With youthful optimism, Karina and I agreed to meet at a certain camping site about 40 km north of Marseille. I took the train down, stayed overnight at a cheap hotel, then hitched up to the camping site. It was well-known to travelling students, had noticeboards full of messages from those passing through, trying to reconnect with their buddies. I decided not to stay there, but left a note.
Back in Marseille, I realised I must change my hotel to an even cheaper one, on the Canebière, where my room was no more than a windowless cupboard under the stairs, the walls thin, with an Algerian couple for neighbours, she coughing with consumptive desperation, and heart-rending rows breaking out regularly between them. I read Apollinaire (Alcools was on my course reading-list) and Moby Dick. I spent my waiting days a-wandering, meeting sometimes an exiled Englishwoman, also stranded in Marseille, for unstated reasons. She told me of a man who the previous day had tried to molest her. She had summoned aid from a passing policeman, but he tried to molest her too. Who would rescue her this time? It was a tall sentry from the Foreign Legion barracks, who left his post and chased away the policeman. He guaranteed that all his comrades would do the same, and ask nothing in return. So she spent her days on the rocky beach opposite the barracks, reading her novels, taking an occasional swim, feeling safe. We had this one thing in common, that we were waiting.
My money was running out. I couldn’t wait any longer for Karina—I’d been here four weeks—so I decided to go on to Florence, where some fellow-students would be sure to lend me some cash. I’d earned a little in Paris from decorating George Whitman’s girl-friend’s flat; when that ran out I’d sold all my things to Algerians in Marseille. Now I had no means of continuing to pay the daily rent on my room, and my food-money was used-up too. One Friday afternoon, about five, I came in from the dazzling sunshine and heard a radio playing “Apache”, an instrumental hit by the Shadows. It lifted my spirits. The landlady gave me a telegram, which said my parents were sending a bank draft of £25. But the bank wasn’t open till Tuesday. Hope filled my belly for a few days. I paid the landlady, got a train to Florence, found the fellow-students after some days. Again, my money ran out. I got a job as assistant to a cinematographer making an educational movie about Michelangelo. But that’s a tale for another day.
Thirty-five years later, I picked up a hitchhiker in England.
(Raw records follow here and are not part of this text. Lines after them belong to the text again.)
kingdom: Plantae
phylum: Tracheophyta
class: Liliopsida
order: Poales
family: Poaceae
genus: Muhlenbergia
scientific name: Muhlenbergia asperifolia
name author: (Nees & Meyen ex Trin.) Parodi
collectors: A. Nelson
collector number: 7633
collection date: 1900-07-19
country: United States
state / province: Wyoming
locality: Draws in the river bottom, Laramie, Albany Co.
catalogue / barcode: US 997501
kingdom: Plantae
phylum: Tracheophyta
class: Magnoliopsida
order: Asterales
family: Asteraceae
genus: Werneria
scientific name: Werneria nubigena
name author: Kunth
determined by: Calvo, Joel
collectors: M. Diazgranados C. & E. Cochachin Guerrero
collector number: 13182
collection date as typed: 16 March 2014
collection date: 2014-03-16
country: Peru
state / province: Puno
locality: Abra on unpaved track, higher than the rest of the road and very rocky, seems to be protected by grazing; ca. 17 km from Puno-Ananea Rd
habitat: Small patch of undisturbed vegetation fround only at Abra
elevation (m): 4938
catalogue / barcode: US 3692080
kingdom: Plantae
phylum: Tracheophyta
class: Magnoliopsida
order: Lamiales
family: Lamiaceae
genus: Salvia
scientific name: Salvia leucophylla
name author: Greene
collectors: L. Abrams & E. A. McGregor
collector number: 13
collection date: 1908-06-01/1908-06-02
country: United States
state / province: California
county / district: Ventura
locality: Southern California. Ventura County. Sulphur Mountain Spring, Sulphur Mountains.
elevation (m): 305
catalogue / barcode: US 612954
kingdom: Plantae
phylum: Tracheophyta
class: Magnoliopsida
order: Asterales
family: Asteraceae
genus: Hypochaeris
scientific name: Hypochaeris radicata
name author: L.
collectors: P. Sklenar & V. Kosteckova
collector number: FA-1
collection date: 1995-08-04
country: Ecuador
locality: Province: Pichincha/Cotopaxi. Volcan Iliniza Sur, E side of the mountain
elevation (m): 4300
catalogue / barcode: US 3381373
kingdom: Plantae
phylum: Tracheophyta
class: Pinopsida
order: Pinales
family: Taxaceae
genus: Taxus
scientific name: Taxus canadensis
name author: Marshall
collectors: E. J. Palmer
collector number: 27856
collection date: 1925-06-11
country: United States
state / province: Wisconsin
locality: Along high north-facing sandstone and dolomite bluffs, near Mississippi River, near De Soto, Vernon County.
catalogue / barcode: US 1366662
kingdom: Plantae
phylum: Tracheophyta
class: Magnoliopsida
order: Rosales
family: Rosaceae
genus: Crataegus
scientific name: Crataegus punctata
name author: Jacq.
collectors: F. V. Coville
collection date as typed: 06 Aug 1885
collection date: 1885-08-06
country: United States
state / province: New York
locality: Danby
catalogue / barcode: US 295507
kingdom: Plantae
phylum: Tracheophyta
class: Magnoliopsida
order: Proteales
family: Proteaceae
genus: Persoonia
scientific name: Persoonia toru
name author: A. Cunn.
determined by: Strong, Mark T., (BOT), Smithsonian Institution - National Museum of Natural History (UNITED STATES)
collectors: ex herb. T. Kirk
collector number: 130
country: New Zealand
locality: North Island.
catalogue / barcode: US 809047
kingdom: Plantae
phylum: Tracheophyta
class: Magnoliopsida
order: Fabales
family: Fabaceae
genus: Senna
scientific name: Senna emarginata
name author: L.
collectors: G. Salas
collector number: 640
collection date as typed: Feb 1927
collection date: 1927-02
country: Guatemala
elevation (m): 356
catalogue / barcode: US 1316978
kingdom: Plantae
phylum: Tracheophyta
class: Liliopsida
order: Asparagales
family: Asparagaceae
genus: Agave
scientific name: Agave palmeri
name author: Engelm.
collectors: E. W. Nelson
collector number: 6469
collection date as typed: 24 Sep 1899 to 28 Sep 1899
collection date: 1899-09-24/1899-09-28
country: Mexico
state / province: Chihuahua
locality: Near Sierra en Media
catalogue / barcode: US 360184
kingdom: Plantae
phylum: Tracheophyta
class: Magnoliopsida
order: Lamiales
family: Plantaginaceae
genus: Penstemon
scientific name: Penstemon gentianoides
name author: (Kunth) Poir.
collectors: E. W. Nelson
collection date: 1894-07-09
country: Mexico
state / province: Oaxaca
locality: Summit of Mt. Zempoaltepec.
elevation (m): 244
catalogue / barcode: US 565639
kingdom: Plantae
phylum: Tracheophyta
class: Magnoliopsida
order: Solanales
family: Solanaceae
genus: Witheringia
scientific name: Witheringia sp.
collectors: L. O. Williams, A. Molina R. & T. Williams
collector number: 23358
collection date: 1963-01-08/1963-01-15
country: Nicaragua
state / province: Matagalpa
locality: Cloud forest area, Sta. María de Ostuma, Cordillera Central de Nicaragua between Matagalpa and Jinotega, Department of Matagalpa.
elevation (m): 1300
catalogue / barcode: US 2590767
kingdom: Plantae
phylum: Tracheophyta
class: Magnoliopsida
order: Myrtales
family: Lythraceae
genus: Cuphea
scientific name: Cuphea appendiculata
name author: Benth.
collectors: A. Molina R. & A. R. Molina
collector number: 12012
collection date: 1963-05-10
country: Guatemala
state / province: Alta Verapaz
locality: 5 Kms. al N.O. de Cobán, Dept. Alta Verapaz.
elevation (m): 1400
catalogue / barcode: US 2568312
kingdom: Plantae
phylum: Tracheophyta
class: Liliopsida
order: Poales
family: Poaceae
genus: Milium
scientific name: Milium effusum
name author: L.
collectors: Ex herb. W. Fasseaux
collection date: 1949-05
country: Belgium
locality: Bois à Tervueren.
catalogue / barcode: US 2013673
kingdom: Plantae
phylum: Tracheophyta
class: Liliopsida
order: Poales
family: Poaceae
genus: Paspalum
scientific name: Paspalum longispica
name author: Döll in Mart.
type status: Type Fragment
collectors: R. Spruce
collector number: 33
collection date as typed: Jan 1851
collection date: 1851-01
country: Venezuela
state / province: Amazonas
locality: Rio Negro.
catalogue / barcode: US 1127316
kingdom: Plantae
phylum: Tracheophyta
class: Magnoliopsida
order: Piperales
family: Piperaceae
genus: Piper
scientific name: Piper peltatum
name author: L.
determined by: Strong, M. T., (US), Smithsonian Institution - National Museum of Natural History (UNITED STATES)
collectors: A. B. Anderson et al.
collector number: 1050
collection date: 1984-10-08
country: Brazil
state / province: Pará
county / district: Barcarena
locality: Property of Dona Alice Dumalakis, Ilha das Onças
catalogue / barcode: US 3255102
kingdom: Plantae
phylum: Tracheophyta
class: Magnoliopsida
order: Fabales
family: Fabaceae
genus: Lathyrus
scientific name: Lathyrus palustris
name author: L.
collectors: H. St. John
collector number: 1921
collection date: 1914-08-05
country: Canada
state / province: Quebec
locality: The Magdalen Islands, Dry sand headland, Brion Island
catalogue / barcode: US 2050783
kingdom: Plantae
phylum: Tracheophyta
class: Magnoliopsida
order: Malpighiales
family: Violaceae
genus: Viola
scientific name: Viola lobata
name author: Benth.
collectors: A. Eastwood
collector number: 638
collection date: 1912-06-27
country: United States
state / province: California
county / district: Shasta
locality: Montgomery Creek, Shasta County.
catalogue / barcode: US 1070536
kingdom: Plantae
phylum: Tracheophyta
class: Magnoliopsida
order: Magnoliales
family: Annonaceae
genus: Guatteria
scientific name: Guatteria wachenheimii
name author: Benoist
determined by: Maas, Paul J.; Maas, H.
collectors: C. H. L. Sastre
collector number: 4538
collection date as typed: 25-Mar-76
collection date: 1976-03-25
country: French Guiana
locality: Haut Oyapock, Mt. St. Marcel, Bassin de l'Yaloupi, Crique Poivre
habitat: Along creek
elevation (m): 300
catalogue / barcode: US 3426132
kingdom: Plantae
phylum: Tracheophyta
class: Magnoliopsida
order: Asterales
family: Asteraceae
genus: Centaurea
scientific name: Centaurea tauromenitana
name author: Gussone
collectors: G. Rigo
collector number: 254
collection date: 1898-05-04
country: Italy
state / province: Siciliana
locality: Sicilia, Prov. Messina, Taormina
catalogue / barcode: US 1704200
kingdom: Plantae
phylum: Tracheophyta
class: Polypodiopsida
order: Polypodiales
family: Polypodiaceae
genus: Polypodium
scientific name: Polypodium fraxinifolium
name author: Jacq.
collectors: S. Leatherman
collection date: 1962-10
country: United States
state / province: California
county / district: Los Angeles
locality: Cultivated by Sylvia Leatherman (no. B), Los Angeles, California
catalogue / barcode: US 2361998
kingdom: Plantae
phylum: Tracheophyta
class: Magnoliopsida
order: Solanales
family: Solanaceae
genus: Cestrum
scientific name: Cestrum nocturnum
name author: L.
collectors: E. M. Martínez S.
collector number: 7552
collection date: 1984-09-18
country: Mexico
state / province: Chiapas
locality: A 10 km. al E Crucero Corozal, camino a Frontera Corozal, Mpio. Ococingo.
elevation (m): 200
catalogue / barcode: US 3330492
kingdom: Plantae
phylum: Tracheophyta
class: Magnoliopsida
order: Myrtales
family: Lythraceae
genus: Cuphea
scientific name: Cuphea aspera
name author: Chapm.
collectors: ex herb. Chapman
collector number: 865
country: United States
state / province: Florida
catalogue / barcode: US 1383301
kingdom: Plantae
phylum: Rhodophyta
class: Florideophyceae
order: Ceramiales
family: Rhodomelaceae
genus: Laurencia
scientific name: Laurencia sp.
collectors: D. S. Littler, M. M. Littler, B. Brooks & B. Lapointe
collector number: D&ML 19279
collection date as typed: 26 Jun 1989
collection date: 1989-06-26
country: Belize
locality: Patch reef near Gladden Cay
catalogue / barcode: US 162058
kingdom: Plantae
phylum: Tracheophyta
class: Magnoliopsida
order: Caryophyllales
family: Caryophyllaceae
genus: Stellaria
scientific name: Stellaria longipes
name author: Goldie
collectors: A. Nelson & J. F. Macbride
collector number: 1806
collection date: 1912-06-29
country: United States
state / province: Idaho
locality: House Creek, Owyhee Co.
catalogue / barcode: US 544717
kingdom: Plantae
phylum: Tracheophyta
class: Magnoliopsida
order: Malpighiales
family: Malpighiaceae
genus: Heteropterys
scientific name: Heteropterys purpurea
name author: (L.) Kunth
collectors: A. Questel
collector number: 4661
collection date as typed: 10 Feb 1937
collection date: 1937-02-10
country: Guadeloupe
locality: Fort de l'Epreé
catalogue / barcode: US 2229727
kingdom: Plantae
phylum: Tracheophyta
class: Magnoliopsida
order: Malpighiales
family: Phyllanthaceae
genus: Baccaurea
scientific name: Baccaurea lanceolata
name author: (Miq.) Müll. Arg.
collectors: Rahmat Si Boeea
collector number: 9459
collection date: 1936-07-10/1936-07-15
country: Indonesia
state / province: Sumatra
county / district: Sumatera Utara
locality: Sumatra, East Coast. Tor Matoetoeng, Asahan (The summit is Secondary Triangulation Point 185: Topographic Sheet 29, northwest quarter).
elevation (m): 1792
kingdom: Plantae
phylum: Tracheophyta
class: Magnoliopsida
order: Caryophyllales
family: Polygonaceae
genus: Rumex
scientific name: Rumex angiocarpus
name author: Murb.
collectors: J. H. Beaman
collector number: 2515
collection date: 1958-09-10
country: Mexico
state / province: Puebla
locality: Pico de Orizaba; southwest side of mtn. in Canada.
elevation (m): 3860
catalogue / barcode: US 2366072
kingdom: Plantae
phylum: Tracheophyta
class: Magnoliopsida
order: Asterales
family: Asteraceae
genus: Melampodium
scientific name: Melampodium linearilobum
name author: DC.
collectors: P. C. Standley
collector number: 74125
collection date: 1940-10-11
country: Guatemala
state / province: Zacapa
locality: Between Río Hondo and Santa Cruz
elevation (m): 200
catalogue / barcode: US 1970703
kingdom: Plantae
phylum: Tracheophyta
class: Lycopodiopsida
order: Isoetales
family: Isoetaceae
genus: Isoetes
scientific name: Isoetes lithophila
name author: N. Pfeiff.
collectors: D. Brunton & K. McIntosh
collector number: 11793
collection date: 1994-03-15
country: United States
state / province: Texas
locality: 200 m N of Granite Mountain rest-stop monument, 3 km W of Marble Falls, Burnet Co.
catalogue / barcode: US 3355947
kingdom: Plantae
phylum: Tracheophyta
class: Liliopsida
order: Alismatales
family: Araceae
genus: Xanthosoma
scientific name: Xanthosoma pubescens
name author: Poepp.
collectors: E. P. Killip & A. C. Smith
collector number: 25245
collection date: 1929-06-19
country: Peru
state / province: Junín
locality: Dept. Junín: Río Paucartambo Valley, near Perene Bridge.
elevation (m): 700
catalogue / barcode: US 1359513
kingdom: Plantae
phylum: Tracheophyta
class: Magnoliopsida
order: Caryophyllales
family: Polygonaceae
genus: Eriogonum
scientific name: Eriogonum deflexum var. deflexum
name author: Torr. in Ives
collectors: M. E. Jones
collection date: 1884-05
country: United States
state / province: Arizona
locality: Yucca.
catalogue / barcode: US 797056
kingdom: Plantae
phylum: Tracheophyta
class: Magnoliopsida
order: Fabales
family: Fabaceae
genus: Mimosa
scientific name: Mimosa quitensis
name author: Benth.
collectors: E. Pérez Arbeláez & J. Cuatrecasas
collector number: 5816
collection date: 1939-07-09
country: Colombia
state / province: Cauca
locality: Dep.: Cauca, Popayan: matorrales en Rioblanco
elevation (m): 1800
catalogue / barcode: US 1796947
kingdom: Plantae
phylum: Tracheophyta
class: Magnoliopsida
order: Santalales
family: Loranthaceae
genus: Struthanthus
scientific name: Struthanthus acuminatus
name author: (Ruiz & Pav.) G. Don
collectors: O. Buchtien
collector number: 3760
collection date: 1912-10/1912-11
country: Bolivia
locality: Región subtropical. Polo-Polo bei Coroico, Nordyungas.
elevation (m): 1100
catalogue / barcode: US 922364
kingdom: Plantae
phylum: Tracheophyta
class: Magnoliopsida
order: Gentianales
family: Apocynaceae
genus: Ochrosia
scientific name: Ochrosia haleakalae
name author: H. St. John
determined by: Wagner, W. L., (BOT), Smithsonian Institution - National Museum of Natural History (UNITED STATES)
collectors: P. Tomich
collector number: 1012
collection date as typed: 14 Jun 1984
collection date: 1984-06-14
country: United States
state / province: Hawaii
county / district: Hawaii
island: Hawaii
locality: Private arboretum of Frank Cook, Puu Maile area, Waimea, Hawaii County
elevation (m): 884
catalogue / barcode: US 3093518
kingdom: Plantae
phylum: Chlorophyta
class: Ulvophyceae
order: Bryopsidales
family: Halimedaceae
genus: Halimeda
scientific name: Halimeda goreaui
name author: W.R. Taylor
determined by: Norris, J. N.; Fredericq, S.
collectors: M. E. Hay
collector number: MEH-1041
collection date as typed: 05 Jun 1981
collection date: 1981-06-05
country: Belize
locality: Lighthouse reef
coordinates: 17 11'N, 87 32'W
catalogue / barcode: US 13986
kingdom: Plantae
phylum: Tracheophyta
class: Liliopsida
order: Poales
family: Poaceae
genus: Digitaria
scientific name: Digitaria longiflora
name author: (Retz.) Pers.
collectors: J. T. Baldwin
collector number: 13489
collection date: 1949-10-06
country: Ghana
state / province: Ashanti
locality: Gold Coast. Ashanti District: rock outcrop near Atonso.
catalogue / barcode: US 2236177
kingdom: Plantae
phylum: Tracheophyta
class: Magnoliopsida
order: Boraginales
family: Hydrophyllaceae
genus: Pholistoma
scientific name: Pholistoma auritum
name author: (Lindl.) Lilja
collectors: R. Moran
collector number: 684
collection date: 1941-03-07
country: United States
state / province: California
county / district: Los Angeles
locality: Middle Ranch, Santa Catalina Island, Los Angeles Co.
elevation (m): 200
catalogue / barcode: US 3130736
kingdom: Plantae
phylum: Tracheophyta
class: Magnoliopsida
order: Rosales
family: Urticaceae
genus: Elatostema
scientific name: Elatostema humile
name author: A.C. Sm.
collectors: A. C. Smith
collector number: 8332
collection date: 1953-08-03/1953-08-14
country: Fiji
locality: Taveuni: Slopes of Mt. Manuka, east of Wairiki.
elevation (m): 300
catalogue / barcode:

Our conversation turned to hitchhiking in France. He told me how he’d once had all his money and belongings stolen when he’d hitched a lift and the driver had asked him to get some cigarettes at a service station, and then driven off with all his things. He also told me about a girl who went to a rendezvous in the south of France, but the boy wasn’t there and she waited, and couldn’t manage to contact him … “Oh, that must have been me,” I said. Was it Karina yearning for me as I yearned for her, each blaming ourself for having missed the other? It must have been, and it makes me feel bad to think of it.